▸ **Work to complete**: Quote all of the data that follows exactly as written, skipping the images.

▸ **Exercise data**:
--- --- ---

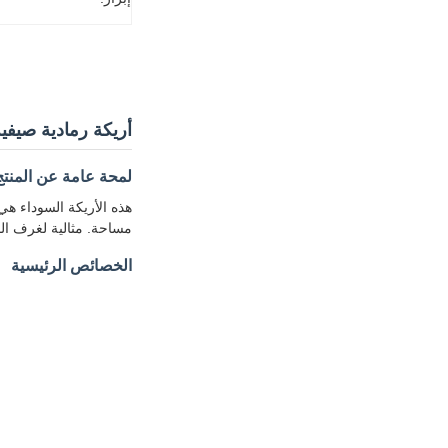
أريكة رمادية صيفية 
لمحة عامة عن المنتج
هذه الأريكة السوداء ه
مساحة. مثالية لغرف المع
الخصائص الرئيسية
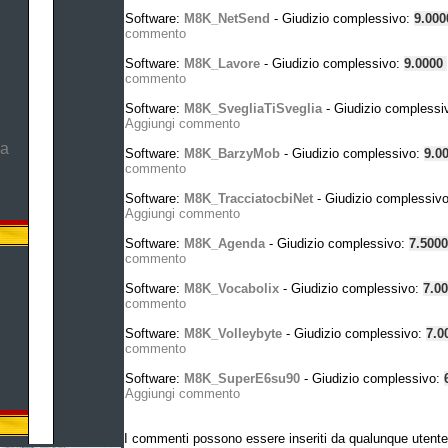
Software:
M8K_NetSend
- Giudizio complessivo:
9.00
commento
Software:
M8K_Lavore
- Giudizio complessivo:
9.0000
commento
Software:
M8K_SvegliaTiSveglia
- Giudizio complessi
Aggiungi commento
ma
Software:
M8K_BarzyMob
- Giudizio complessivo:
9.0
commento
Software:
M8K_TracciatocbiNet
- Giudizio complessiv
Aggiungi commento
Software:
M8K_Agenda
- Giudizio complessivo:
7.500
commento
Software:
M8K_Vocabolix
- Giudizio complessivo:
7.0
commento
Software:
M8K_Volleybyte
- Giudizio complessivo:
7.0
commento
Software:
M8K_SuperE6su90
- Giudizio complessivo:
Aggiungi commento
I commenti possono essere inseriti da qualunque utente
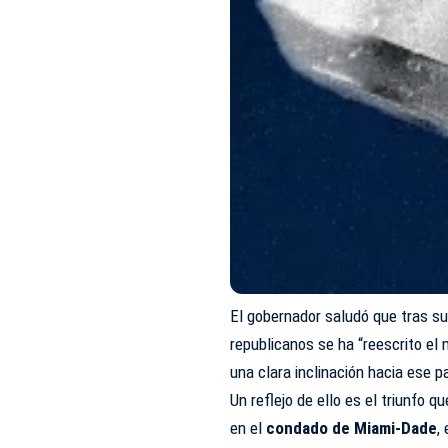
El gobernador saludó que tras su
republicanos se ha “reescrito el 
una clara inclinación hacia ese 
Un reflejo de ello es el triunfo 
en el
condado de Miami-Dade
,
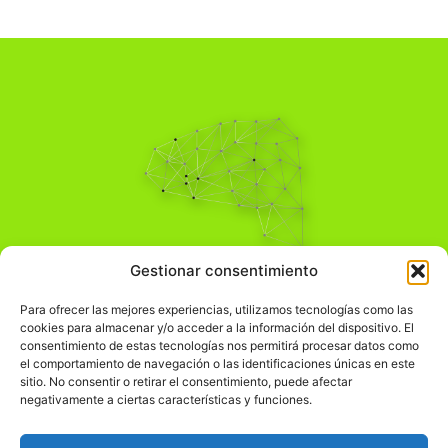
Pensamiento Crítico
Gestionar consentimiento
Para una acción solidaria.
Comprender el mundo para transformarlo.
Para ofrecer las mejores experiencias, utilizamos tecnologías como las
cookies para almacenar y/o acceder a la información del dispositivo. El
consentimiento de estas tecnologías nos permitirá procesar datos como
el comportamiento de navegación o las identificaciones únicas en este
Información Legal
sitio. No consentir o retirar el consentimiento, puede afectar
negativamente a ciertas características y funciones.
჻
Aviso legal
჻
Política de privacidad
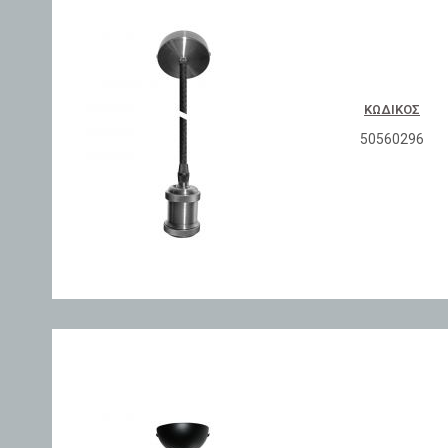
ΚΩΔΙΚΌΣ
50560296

--- --- ---

▸ **Answer area**:
أريكة رمادية صيفية 
لمحة عامة عن المنتج
هذه الأريكة السوداء ه
مساحة. مثالية لغرف المع
الخصائص الرئيسية
Software:
M8K_NetSend
- Giudizio complessivo:
9.00
commento
Software:
M8K_Lavore
- Giudizio complessivo:
9.0000
commento
Software:
M8K_SvegliaTiSveglia
- Giudizio complessi
Aggiungi commento
ma
Software:
M8K_BarzyMob
- Giudizio complessivo:
9.0
commento
Software:
M8K_TracciatocbiNet
- Giudizio complessiv
Aggiungi commento
Software:
M8K_Agenda
- Giudizio complessivo:
7.500
commento
Software:
M8K_Vocabolix
- Giudizio complessivo:
7.0
commento
Software:
M8K_Volleybyte
- Giudizio complessivo:
7.0
commento
Software:
M8K_SuperE6su90
- Giudizio complessivo:
Aggiungi commento
I commenti possono essere inseriti da qualunque utente
El gobernador saludó que tras su
republicanos se ha “reescrito el 
una clara inclinación hacia ese 
Un reflejo de ello es el triunfo 
en el
condado de Miami-Dade
,
Pensamiento Crítico
Gestionar consentimiento
Para una acción solidaria.
Comprender el mundo para transformarlo.
Para ofrecer las mejores experiencias, utilizamos tecnologías como las
cookies para almacenar y/o acceder a la información del dispositivo. El
consentimiento de estas tecnologías nos permitirá procesar datos como
el comportamiento de navegación o las identificaciones únicas en este
Información Legal
sitio. No consentir o retirar el consentimiento, puede afectar
negativamente a ciertas características y funciones.
჻
Aviso legal
჻
Política de privacidad
ΚΩΔΙΚΌΣ
50560296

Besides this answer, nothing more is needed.